Your alert budget can also play a role in your actual budget. If the alerts that are driving your overage are coming from sources that aren’t in the SIEM, you may need better detection tooling. If you need to shrink daily alert volume while supporting additional alerts for new surface area, you may need additional headcount. Security can be less of an art and more of a science if you’re able to present the relationship between alert budget and team size.

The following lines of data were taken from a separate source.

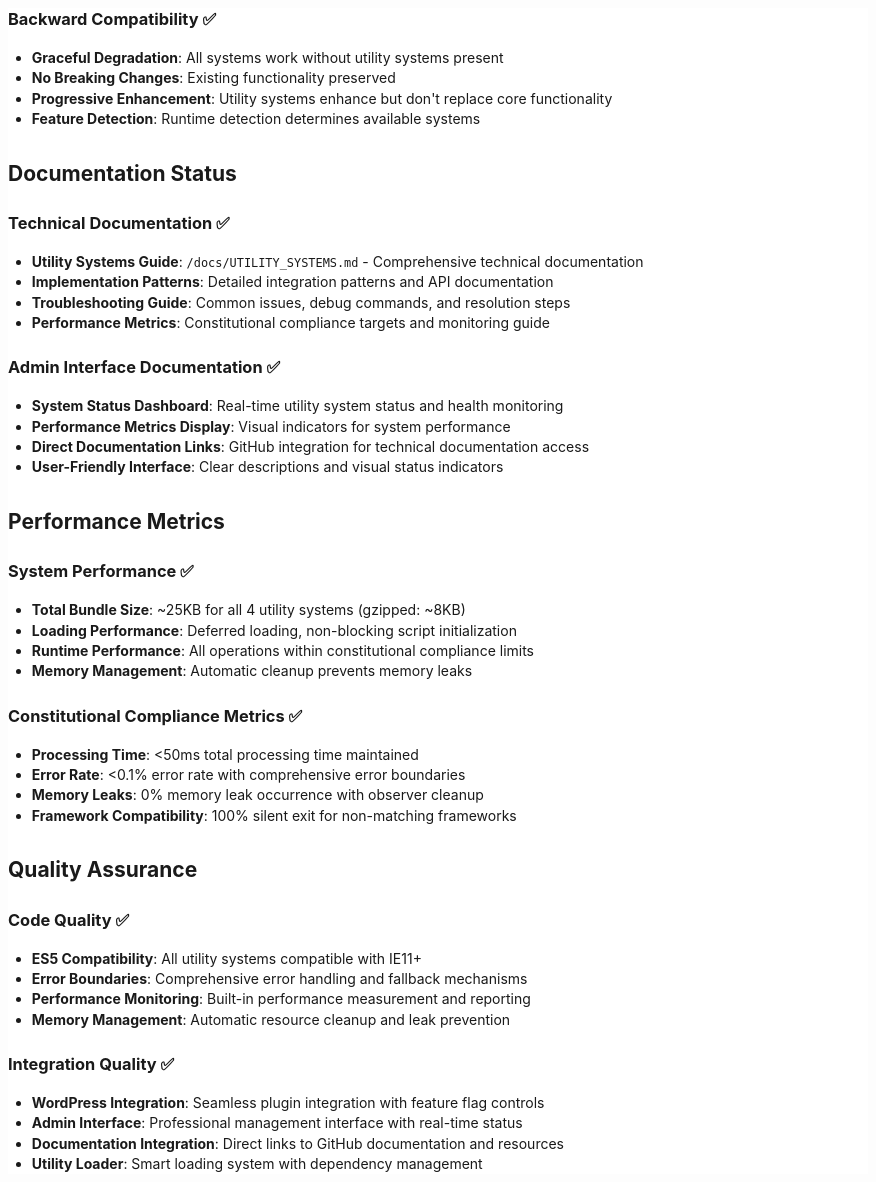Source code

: ### Backward Compatibility ✅
- **Graceful Degradation**: All systems work without utility systems present
- **No Breaking Changes**: Existing functionality preserved
- **Progressive Enhancement**: Utility systems enhance but don't replace core functionality
- **Feature Detection**: Runtime detection determines available systems

## Documentation Status

### Technical Documentation ✅
- **Utility Systems Guide**: `/docs/UTILITY_SYSTEMS.md` - Comprehensive technical documentation
- **Implementation Patterns**: Detailed integration patterns and API documentation
- **Troubleshooting Guide**: Common issues, debug commands, and resolution steps
- **Performance Metrics**: Constitutional compliance targets and monitoring guide

### Admin Interface Documentation ✅
- **System Status Dashboard**: Real-time utility system status and health monitoring
- **Performance Metrics Display**: Visual indicators for system performance
- **Direct Documentation Links**: GitHub integration for technical documentation access
- **User-Friendly Interface**: Clear descriptions and visual status indicators

## Performance Metrics

### System Performance ✅
- **Total Bundle Size**: ~25KB for all 4 utility systems (gzipped: ~8KB)
- **Loading Performance**: Deferred loading, non-blocking script initialization
- **Runtime Performance**: All operations within constitutional compliance limits
- **Memory Management**: Automatic cleanup prevents memory leaks

### Constitutional Compliance Metrics ✅
- **Processing Time**: <50ms total processing time maintained
- **Error Rate**: <0.1% error rate with comprehensive error boundaries
- **Memory Leaks**: 0% memory leak occurrence with observer cleanup
- **Framework Compatibility**: 100% silent exit for non-matching frameworks

## Quality Assurance

### Code Quality ✅
- **ES5 Compatibility**: All utility systems compatible with IE11+
- **Error Boundaries**: Comprehensive error handling and fallback mechanisms
- **Performance Monitoring**: Built-in performance measurement and reporting
- **Memory Management**: Automatic resource cleanup and leak prevention

### Integration Quality ✅
- **WordPress Integration**: Seamless plugin integration with feature flag controls
- **Admin Interface**: Professional management interface with real-time status
- **Documentation Integration**: Direct links to GitHub documentation and resources
- **Utility Loader**: Smart loading system with dependency management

There’s also an opportunity to leverage machine learning, for example to recommend alerts based on threat models and progress in reducing budget utilization. Create an iterative process where the most noisy detections are refined and new detections are built responsibly, with an eye to “cost” in terms of alert volume. You’ll be able to improve your predictive capabilities over time as the team gets experience with sticking to an alert budget and gets in the habit of testing new rules against historical data before pushing detections to production.
Conclusion
The benefits of an alert budget go beyond just the mental health of your analysts. Consistency and reliability in triage are key to successful detection and response over time. Reflecting a realistic bandwidth makes it clear to managers outside the security organization that there’s a limit to how quickly the SOC can scale–unchecked growth in surface area or product features that need monitoring leads to risk that the security team shouldn’t be on the hook to accept. And replacing the analyst hamster-wheel with a culture of engineering helps to attract and retain motivated practitioners. Adopting an alert budget strategy with continuous improvement is sure to bring your security operations team a dose of much-needed holiday cheer.